▶ [Assignment]
Copy every line from the records below that holds the word "docs".

[Working data Boundary: Start]

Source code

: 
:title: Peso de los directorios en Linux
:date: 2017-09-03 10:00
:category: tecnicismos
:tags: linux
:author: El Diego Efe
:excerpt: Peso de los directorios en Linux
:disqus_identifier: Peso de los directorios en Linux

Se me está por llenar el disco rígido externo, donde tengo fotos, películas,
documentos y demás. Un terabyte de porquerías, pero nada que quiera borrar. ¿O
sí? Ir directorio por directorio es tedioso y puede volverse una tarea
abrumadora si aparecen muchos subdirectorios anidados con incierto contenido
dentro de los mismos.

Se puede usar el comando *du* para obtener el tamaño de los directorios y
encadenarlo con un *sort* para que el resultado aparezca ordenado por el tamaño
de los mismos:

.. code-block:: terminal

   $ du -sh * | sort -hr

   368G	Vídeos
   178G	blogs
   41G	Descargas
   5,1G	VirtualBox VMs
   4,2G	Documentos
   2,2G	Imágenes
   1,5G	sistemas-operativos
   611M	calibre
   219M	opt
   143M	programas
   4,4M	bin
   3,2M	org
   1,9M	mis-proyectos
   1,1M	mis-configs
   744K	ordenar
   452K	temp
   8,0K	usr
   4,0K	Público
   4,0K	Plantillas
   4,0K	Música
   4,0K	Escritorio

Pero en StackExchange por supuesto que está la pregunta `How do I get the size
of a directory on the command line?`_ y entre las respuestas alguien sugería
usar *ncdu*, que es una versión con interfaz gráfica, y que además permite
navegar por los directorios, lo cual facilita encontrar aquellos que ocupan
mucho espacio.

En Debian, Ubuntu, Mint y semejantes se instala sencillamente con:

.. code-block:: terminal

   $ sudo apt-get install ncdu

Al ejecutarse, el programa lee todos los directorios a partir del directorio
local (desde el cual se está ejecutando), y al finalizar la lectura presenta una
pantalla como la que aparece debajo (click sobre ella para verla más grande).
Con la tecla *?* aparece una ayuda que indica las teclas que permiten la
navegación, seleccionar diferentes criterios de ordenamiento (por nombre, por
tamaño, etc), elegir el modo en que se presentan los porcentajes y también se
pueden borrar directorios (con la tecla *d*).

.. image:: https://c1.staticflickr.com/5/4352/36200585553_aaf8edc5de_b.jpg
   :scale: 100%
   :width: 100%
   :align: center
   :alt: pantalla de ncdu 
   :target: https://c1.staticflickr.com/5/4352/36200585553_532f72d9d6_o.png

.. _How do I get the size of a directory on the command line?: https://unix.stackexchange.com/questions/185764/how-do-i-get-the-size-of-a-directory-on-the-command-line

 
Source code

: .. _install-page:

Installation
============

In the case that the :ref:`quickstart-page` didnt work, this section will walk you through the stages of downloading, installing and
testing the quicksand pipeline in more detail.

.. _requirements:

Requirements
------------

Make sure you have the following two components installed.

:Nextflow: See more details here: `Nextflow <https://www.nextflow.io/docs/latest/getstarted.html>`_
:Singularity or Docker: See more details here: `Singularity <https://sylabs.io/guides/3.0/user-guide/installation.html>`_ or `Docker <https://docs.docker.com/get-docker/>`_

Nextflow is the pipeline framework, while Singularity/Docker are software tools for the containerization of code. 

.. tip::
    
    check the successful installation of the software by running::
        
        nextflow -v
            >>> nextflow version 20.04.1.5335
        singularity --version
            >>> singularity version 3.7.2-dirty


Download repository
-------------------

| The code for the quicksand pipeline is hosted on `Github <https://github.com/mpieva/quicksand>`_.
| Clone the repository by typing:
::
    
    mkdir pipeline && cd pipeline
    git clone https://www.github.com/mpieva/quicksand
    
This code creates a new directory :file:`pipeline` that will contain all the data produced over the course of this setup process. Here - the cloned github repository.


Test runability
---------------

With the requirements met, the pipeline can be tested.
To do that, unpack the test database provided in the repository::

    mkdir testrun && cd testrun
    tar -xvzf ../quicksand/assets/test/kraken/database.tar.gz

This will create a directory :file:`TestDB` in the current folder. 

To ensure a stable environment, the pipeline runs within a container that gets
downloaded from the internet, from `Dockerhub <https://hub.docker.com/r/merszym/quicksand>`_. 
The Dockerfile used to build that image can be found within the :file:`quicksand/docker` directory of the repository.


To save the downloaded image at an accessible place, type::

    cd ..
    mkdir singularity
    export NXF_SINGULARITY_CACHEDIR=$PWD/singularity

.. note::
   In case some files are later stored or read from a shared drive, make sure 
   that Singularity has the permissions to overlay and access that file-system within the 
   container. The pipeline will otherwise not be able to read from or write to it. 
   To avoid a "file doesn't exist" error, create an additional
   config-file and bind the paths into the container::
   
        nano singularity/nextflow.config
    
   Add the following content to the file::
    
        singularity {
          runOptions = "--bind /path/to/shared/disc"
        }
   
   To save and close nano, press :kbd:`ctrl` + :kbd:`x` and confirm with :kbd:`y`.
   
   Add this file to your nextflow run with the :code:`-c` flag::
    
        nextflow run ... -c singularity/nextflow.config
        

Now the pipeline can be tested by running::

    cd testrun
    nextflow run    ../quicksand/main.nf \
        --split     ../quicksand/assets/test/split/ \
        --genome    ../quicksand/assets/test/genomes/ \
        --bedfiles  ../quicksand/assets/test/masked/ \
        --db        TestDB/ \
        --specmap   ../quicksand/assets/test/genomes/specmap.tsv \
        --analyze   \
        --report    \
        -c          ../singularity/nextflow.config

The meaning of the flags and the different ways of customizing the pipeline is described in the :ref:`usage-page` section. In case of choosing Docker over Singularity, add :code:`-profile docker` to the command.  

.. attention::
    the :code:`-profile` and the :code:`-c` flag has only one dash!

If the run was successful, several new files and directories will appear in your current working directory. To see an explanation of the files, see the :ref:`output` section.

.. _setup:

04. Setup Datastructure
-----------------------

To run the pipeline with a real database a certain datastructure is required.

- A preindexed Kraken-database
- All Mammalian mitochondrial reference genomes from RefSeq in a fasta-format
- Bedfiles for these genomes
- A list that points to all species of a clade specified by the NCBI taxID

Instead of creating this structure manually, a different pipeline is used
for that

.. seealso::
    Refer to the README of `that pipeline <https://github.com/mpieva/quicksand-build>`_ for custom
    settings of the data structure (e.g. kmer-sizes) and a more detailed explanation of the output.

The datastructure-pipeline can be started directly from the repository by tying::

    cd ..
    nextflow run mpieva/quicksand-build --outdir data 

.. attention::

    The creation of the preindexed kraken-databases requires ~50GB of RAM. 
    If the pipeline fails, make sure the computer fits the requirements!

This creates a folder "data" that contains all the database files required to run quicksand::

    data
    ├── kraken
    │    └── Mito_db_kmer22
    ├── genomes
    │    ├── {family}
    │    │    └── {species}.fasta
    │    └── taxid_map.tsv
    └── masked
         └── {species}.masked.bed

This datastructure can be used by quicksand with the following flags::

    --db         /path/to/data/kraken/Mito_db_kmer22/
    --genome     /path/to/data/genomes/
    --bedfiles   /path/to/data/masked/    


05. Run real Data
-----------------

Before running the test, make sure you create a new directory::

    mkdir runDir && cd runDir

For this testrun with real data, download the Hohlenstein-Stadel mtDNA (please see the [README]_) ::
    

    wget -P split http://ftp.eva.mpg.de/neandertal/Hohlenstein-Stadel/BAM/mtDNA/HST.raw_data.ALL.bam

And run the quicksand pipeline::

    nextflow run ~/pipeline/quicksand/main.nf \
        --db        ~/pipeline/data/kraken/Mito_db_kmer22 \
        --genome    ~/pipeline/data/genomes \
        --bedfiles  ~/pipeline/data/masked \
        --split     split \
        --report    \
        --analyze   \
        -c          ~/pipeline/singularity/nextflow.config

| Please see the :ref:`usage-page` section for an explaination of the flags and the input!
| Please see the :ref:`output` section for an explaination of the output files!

[Working data Boundary: End]

▶ [Answer for the task]
:Nextflow: See more details here: `Nextflow <https://www.nextflow.io/docs/latest/getstarted.html>`_
:Singularity or Docker: See more details here: `Singularity <https://sylabs.io/guides/3.0/user-guide/installation.html>`_ or `Docker <https://docs.docker.com/get-docker/>`_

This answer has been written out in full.